Substantively, Souter's testimony is even worse. First of all, he voted to allow abortions even though the hospital was under no obligation to perform them so as to allow abortionists to choose to take innocent unborn life consistent, of course, with Roe v. Wade. And, for sure, no pro-life hospital worker would be obliged "to do anything against conscience." Then Souter rationalizes his vote by pointing out that a community hospital staffs and serves people of various beliefs, so no particular moral viewpoint may be "imposed."

This is the same pattern of nonsense as in the Smith case. Roe again is the controlling and guiding light. And even though Roe doesn't compel it, Roe makes abortion lawful, so Souter voluntarily goes forth establishing new abortion opportunities. He verified that such is his tendency when in the hearings he explained that although judges should not create new rights, they have a responsibility to search for and "recognize" rights that are "implicit in the Constitution."

The other similarity between this testimony about his hospital trustee vote and his concurrence in Smith is his rationale with respect to pro-lifers.
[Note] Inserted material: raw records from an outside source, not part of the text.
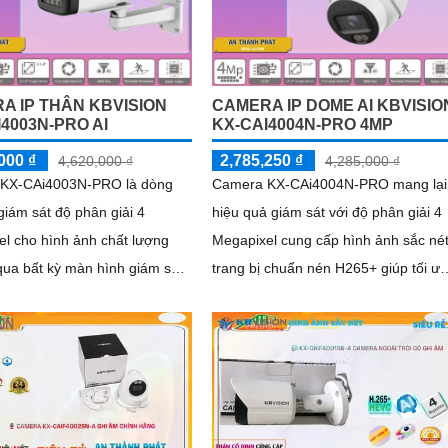
hoặc chói nắng
A IP THÂN KBVISION
CAMERA IP DOME AI KBVISIO
4003N-PRO AI
KX-CAI4004N-PRO 4MP
000 ₫
2,785,250 ₫
4,620,000 ₫
4,285,000 ₫
KX-CAi4003N-PRO là dòng
Camera KX-CAi4004N-PRO mang lại
iám sát độ phân giải 4
hiệu quả giám sát với độ phân giải 4
l cho hình ảnh chất lượng
Megapixel cung cấp hình ảnh sắc nét
qua bất kỳ màn hình giám sát
trang bị chuẩn nén H265+ giúp tối ưu
g với đó là các tính năng
hình ảnh và tiết kiệm dung lượng lưu
nh như phát hiện hàng rào
trữ. Bên cạnh đó camera còn đem lại
nhập và phân biệt người/xe
khả năng phát hiện thông minh như
s), cùng khả năng tìm kiếm
hàng rào ảo, xâm nhập, và phân biệt
thông minh giúp nâng cao hiệu
người/xe (SMD Plus) bảo vệ an ninh
 sát an ninh
hiệu quả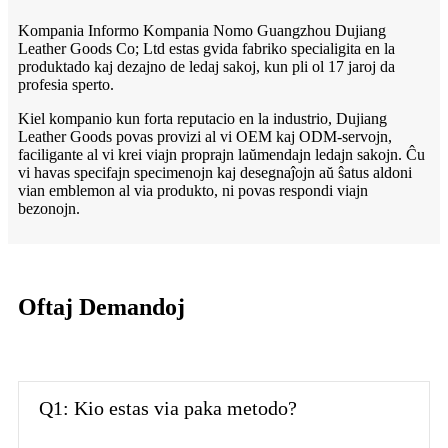
Kompania Informo Kompania Nomo Guangzhou Dujiang
Leather Goods Co; Ltd estas gvida fabriko specialigita en la
produktado kaj dezajno de ledaj sakoj, kun pli ol 17 jaroj da
profesia sperto.
Kiel kompanio kun forta reputacio en la industrio, Dujiang
Leather Goods povas provizi al vi OEM kaj ODM-servojn,
faciligante al vi krei viajn proprajn laŭmendajn ledajn sakojn. Ĉu
vi havas specifajn specimenojn kaj desegnaĵojn aŭ ŝatus aldoni
vian emblemon al via produkto, ni povas respondi viajn
bezonojn.
Oftaj Demandoj
Q1: Kio estas via paka metodo?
He provides them with the same illusory safeguards; they don't have to participate in the evil, they're merely subjected to watching it or referring patients to those who would participate in such evil.

The added kicker in this dialogue is Souter's confession that not only must doctors and trustees take an amoral (and therefore immoral) stand, but neither must he as a judge of a court bring to bear any moral judgment. If it is the law of the United States, a pluralistic society, then no one may impose or bring to bear any moral beliefs. Ave, Caesar. The law is god.


Conclusion

The discussion above with Senator Humphrey was not an isolated instance or issue of concern. With respect to his opinion on Roe Souter answered: "I have not got any agenda on what should be done with Roe v. Wade if that case were brought before me." Concerning the right to privacy: "[T]here is certainly a core concept of privacy which is to be recognized, and that, certainly, aspects of marital privacy... are among them." On separation of Church and State, Souter considered a Governor's proclamation to fly the flag at half staff to commemorate Good Friday to be unconstitutional. And as if that was not enough, he had to say about the great apostate: "Justice Brennan is going to be remembered as one of the most fearlessly principled guardians of the American Constitution that it has ever had and ever will have."

These are not the words of a man likely to over turn Roe v. Wade. His writing and comments indicate a willingness to expand rather than limit, much less abolish, abortion rights. His vocabulary is that of a pro-abortionist, in the lay as well as the legal sense. It does not sound like anything ever heard from Rehnquist, Scalia, White, Kennedy, or even O'Connor. One could argue that Souter was using such terminology to appease the liberals on the confirmation committee, but it was not necessary to do so. Such displays were not needed by nor heard from Scalia, Rehnquist, Kennedy or O' Connor in their confirmation hearings. Souter was under oath, and his comments were voluntary, thus giving a more meaningful insight into his character.

His focus is on the creation of abortion rights and the imposition of duties to further such rights; it is not on morality. Indeed, he shuns morality.

Simply stated, he has no concern for slaughtered children, violated and injured women, destroyed families, the devolution of society, or the fact that the "right to privacy" was cut from whole cloth. Rather, he is a proponent and practitioner of the kind of constitutional gymnastics, experimentation, and novelty that engendered Roe in the first place. His allegiance is not to the law of God, but to the god of Law.

Don't put your rosaries away. Instead, pray all the more that this analysis is all wet, and that Souter will be guided in his upcoming decisions by God's grace. Or, if worse comes to worst, that Blackmun, Marshall or Stevens will soon resign, or die in repentance, and that President Bush will appoint a justice who will help to end this plague of abortion on our land.